How to safeguard your account details before and after a consumer website hack

website hack
Website hack got you concerned? With the news of this site and that site getting hacked almost daily, the need to protect your sensitive information is at an all-time high. Adding to that the reliance we have on logging into a website for tasks such as online banking and shopping, the stakes have never been higher.
While no one can predict when the next breach will occur, it’s best to have a prevention plan and a backup plan in the event that your data is compromised. Doing so minimizes the damages you’ll face if your information is exposed.

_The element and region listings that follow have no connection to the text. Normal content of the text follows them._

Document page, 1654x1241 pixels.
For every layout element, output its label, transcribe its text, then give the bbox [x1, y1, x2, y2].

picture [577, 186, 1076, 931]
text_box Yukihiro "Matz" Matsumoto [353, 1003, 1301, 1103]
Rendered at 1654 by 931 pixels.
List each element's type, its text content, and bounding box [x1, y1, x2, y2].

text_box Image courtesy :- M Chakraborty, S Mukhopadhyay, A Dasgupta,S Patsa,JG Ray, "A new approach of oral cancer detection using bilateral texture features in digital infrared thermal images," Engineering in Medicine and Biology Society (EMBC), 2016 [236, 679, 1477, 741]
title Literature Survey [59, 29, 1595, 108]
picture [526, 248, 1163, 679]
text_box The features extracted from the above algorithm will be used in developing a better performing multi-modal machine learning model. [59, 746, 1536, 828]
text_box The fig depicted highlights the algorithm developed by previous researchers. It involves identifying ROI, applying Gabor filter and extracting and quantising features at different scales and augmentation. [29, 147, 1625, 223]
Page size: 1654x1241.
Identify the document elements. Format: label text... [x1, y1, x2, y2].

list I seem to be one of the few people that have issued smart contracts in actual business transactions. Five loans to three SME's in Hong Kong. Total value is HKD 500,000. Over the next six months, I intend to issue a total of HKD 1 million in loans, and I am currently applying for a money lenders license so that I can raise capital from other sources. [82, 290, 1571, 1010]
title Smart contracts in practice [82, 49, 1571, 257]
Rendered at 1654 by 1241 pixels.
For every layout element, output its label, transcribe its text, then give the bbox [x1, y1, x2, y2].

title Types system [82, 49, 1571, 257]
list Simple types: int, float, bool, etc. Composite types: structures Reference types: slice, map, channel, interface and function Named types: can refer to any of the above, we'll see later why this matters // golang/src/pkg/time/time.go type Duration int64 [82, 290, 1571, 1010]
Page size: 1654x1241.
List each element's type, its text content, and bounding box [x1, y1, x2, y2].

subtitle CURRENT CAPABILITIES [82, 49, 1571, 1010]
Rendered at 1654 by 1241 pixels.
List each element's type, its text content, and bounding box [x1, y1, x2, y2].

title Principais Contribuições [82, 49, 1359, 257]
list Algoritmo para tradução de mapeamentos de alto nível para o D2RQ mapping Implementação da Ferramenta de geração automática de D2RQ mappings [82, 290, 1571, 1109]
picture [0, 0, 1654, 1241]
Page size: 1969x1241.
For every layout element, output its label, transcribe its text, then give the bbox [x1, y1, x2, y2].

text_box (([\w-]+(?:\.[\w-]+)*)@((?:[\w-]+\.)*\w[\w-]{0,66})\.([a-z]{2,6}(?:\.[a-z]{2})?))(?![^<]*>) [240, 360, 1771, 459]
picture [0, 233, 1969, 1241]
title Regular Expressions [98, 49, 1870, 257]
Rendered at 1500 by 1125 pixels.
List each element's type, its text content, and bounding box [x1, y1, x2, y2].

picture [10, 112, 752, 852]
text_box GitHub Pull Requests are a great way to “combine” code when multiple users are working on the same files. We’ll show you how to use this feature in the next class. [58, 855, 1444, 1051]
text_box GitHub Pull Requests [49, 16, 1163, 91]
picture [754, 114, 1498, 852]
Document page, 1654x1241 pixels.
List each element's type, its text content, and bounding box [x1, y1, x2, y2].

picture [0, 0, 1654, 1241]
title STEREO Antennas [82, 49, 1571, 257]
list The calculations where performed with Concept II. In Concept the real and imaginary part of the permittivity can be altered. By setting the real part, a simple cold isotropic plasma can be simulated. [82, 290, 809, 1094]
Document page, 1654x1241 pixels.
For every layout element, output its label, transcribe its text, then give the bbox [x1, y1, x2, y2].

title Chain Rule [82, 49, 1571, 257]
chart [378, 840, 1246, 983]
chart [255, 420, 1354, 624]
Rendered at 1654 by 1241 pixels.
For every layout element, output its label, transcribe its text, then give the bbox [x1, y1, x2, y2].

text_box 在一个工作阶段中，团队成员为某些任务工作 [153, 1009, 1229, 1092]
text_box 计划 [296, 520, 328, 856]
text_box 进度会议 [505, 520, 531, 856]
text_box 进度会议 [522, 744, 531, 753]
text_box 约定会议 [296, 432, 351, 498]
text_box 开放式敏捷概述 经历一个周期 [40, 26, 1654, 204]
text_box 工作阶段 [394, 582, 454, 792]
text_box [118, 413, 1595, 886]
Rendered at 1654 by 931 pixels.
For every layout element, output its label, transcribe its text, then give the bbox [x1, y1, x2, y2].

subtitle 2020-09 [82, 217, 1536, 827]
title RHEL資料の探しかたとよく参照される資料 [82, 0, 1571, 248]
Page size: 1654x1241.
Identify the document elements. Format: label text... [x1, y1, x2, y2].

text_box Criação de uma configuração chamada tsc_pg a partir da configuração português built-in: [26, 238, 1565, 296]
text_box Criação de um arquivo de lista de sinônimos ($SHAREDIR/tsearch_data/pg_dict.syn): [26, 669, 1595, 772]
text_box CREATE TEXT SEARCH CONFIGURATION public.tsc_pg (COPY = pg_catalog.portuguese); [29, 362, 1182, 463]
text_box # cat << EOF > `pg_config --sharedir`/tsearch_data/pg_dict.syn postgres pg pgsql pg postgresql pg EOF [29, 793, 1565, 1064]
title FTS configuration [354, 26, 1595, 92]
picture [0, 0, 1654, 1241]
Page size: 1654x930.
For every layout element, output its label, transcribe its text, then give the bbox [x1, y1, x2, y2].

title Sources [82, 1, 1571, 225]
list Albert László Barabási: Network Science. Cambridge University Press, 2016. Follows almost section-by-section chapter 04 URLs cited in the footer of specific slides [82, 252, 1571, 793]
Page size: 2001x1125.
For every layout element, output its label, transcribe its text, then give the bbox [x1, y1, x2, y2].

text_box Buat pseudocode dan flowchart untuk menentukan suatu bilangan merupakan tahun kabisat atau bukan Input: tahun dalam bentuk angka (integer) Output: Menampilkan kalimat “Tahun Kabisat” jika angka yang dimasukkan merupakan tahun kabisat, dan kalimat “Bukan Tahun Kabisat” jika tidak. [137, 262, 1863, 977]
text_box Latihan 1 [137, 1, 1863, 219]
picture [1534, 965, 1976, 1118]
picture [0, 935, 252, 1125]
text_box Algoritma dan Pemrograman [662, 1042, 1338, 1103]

Here are a few tips we think you’ll find helpful.


Before a website hack:

  • Enable Two-factor authorization. Using two-factor authentication offers a second layer of protection to your account. When active, you will need to verify you are attempting to log in to a certain site. This protection comes in the form of either an email or text code, a phone call with said code, or a prompt on a secondary device. Confirming this info that confirms you are trying to log in.
  • Create strong, complex passwords. No, Password123 isn’t going to save your data from peril, so think outside the box. Use a password that features upper and lowercase letters. Throw in some numbers and special characters for added flare. An example of these suggestions in use is P@ssW0rd4522! Or $ecUr1ty@9562!. Be sure to write these down or use a password manager.
  • Implement security questions. Though some websites have pulled away from this tried-and-true method of personal Q&A for security purposes, it’s best to use this method if available. If a hacker doesn’t have access to info such as “your high school mascot” or “your mother’s favorite food”, then they can’t get too far in hacking your data.

After a website hack:

  • Change your passwords. We will get into this a bit more in detail below, but you will want to change your password as soon as you find out you have been hacked. Doing so prevents further damage in the event that your credentials fall in the wrong hands.
  • Monitor your credit reports. If you are familiar with the credit monitoring process, then you know that any new inquiries or new open accounts have the ability to either drop or raise your credit score. Check your credit report often for unusual or unauthorized accounts that you did not authorize. Recent queries and large purchases may indicate unauthorized account opening.
  • Try a Dark Web Monitoring sweep. While we do not suggest searching the dark web yourself for your information, you can seek out help from outside sources. Paid services such as Experian offer Dark Web Monitoring, which sweeps the dark web (and regular) for personal information related to the account holder. This helps in the event that your information is out there. It allows you time to contact your credit companies to freeze accounts, while also informing the Social Security Administration (for identity theft purposes).

Bonus: Utilize these methods for maximum protection against a website hack

  • Implement a password manager. Password software and apps are a great way to keep track of your passwords. Companies such as dashlane, lastpass and 1password offer robust features. These include excellent security, password sharing, and encryption, which will give you peace of mind while storing your info.
  • Change passwords frequently. Using the same password for years increases your chances of falling victim to a hack. A rule of thumb is to change your passwords every quarter. You also want to use the rules listed above for maximum benefit.